Which technology is used for detecting copy number variations (CNVs) and single nucleotide polymorphisms (SNPs)?

Array Comparative Genomic Hybridization (array CGH) is a powerful technique specifically designed to identify copy number variations (CNVs) and can also detect single nucleotide polymorphisms (SNPs) in a high-throughput manner. This method analyzes the genome across a broad range, allowing for the detection of gains and losses of DNA segments which characterize CNVs.

In array CGH, genomic DNA from a test sample is labeled and hybridized to a microarray containing known DNA probes. By measuring the relative fluorescent signals from the hybridization, it is possible to determine if there is an over-representation or under-representation of certain genomic regions, thus revealing CNVs. While traditional methods may struggle to capture these variations in a comprehensive manner, array CGH effectively provides a detailed overview of these genomic alterations.

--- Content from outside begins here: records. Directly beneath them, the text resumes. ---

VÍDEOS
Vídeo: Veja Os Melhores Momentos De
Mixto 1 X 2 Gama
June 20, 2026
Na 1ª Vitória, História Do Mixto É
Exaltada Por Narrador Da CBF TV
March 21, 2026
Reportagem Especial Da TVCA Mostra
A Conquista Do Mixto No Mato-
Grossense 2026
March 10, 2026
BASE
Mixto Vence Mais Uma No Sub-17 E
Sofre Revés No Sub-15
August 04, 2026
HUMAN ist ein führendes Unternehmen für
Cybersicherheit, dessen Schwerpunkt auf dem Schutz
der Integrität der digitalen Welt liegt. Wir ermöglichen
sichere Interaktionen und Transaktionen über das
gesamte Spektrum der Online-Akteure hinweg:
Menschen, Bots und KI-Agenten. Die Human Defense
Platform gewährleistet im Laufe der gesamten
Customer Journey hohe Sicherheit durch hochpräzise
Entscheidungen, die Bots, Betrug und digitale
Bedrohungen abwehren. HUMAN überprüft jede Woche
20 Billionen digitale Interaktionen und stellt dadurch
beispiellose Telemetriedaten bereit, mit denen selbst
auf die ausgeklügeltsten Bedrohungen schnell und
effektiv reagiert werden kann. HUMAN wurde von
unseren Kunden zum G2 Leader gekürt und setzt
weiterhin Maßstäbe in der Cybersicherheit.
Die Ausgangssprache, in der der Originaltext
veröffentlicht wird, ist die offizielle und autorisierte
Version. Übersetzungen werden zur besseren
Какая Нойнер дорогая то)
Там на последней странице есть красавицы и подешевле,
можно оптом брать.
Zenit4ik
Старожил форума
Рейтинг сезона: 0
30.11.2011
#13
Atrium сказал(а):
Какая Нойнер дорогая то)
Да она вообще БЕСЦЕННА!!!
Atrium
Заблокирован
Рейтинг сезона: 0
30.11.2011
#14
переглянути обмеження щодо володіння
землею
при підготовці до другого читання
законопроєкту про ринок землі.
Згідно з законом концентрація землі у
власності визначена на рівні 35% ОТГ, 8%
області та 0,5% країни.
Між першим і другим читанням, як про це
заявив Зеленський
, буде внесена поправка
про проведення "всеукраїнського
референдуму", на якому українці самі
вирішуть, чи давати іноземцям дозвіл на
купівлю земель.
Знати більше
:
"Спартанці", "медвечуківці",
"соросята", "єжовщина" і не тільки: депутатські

In addition, while there are other techniques that can detect SNPs, they may not be as comprehensive in assessing CNVs simultaneously. Massively parallel shotgun sequencing, for instance, is predominantly used for whole-genome sequencing and can identify SNPs but is not specifically designed for CNV detection. Similarly, fluorescent in situ hybridization (FISH) is limited in scope and typically used for targeted investigations rather than genome-wide CNV assessments.